Task requirements: Copy out every record that follows, word for word.

Material supplied:
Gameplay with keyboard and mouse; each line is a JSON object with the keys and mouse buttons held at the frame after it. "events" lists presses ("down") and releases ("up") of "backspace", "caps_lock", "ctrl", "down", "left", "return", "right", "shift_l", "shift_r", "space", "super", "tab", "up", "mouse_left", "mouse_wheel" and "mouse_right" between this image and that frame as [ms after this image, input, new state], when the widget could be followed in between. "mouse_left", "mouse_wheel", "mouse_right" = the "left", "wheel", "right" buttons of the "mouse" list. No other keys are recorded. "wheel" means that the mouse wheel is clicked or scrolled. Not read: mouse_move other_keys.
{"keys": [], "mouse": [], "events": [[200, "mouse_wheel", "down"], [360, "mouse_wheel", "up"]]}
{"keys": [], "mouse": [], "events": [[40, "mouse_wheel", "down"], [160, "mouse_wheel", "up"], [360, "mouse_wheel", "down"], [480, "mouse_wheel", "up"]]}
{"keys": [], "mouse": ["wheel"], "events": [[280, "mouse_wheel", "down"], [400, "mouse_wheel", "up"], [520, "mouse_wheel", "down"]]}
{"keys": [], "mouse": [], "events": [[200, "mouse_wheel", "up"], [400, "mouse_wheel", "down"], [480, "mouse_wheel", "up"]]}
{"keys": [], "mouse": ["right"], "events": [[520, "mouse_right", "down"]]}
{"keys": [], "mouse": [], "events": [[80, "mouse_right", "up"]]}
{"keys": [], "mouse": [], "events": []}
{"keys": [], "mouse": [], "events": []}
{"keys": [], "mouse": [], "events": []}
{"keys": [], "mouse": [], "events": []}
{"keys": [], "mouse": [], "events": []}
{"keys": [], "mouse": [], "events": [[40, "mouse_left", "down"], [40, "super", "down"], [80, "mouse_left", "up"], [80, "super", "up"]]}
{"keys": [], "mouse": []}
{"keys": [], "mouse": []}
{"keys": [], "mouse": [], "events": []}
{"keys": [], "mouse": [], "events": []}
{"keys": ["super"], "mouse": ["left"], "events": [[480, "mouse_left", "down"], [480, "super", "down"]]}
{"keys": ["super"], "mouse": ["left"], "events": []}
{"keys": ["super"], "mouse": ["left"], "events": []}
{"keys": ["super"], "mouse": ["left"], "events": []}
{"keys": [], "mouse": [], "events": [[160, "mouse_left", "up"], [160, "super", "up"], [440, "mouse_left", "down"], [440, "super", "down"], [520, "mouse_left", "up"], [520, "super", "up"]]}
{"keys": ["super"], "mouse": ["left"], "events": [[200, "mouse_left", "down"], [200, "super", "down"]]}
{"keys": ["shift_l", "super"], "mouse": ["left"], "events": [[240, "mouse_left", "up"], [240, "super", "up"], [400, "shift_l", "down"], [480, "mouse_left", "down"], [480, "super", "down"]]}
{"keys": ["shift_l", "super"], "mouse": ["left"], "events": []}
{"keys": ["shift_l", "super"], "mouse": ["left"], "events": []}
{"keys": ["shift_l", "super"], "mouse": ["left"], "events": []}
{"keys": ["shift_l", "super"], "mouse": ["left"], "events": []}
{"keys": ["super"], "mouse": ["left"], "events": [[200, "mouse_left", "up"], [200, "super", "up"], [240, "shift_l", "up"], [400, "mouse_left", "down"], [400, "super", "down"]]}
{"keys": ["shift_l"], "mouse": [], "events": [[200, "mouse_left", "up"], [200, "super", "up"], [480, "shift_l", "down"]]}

Response area:
Gameplay with keyboard and mouse; each line is a JSON object with the keys and mouse buttons held at the frame after it. "events" lists presses ("down") and releases ("up") of "backspace", "caps_lock", "ctrl", "down", "left", "return", "right", "shift_l", "shift_r", "space", "super", "tab", "up", "mouse_left", "mouse_wheel" and "mouse_right" between this image and that frame as [ms after this image, input, new state], when the widget could be followed in between. "mouse_left", "mouse_wheel", "mouse_right" = the "left", "wheel", "right" buttons of the "mouse" list. No other keys are recorded. "wheel" means that the mouse wheel is clicked or scrolled. Not read: mouse_move other_keys.
{"keys": [], "mouse": [], "events": [[200, "mouse_wheel", "down"], [360, "mouse_wheel", "up"]]}
{"keys": [], "mouse": [], "events": [[40, "mouse_wheel", "down"], [160, "mouse_wheel", "up"], [360, "mouse_wheel", "down"], [480, "mouse_wheel", "up"]]}
{"keys": [], "mouse": ["wheel"], "events": [[280, "mouse_wheel", "down"], [400, "mouse_wheel", "up"], [520, "mouse_wheel", "down"]]}
{"keys": [], "mouse": [], "events": [[200, "mouse_wheel", "up"], [400, "mouse_wheel", "down"], [480, "mouse_wheel", "up"]]}
{"keys": [], "mouse": ["right"], "events": [[520, "mouse_right", "down"]]}
{"keys": [], "mouse": [], "events": [[80, "mouse_right", "up"]]}
{"keys": [], "mouse": [], "events": []}
{"keys": [], "mouse": [], "events": []}
{"keys": [], "mouse": [], "events": []}
{"keys": [], "mouse": [], "events": []}
{"keys": [], "mouse": [], "events": []}
{"keys": [], "mouse": [], "events": [[40, "mouse_left", "down"], [40, "super", "down"], [80, "mouse_left", "up"], [80, "super", "up"]]}
{"keys": [], "mouse": []}
{"keys": [], "mouse": []}
{"keys": [], "mouse": [], "events": []}
{"keys": [], "mouse": [], "events": []}
{"keys": ["super"], "mouse": ["left"], "events": [[480, "mouse_left", "down"], [480, "super", "down"]]}
{"keys": ["super"], "mouse": ["left"], "events": []}
{"keys": ["super"], "mouse": ["left"], "events": []}
{"keys": ["super"], "mouse": ["left"], "events": []}
{"keys": [], "mouse": [], "events": [[160, "mouse_left", "up"], [160, "super", "up"], [440, "mouse_left", "down"], [440, "super", "down"], [520, "mouse_left", "up"], [520, "super", "up"]]}
{"keys": ["super"], "mouse": ["left"], "events": [[200, "mouse_left", "down"], [200, "super", "down"]]}
{"keys": ["shift_l", "super"], "mouse": ["left"], "events": [[240, "mouse_left", "up"], [240, "super", "up"], [400, "shift_l", "down"], [480, "mouse_left", "down"], [480, "super", "down"]]}
{"keys": ["shift_l", "super"], "mouse": ["left"], "events": []}
{"keys": ["shift_l", "super"], "mouse": ["left"], "events": []}
{"keys": ["shift_l", "super"], "mouse": ["left"], "events": []}
{"keys": ["shift_l", "super"], "mouse": ["left"], "events": []}
{"keys": ["super"], "mouse": ["left"], "events": [[200, "mouse_left", "up"], [200, "super", "up"], [240, "shift_l", "up"], [400, "mouse_left", "down"], [400, "super", "down"]]}
{"keys": ["shift_l"], "mouse": [], "events": [[200, "mouse_left", "up"], [200, "super", "up"], [480, "shift_l", "down"]]}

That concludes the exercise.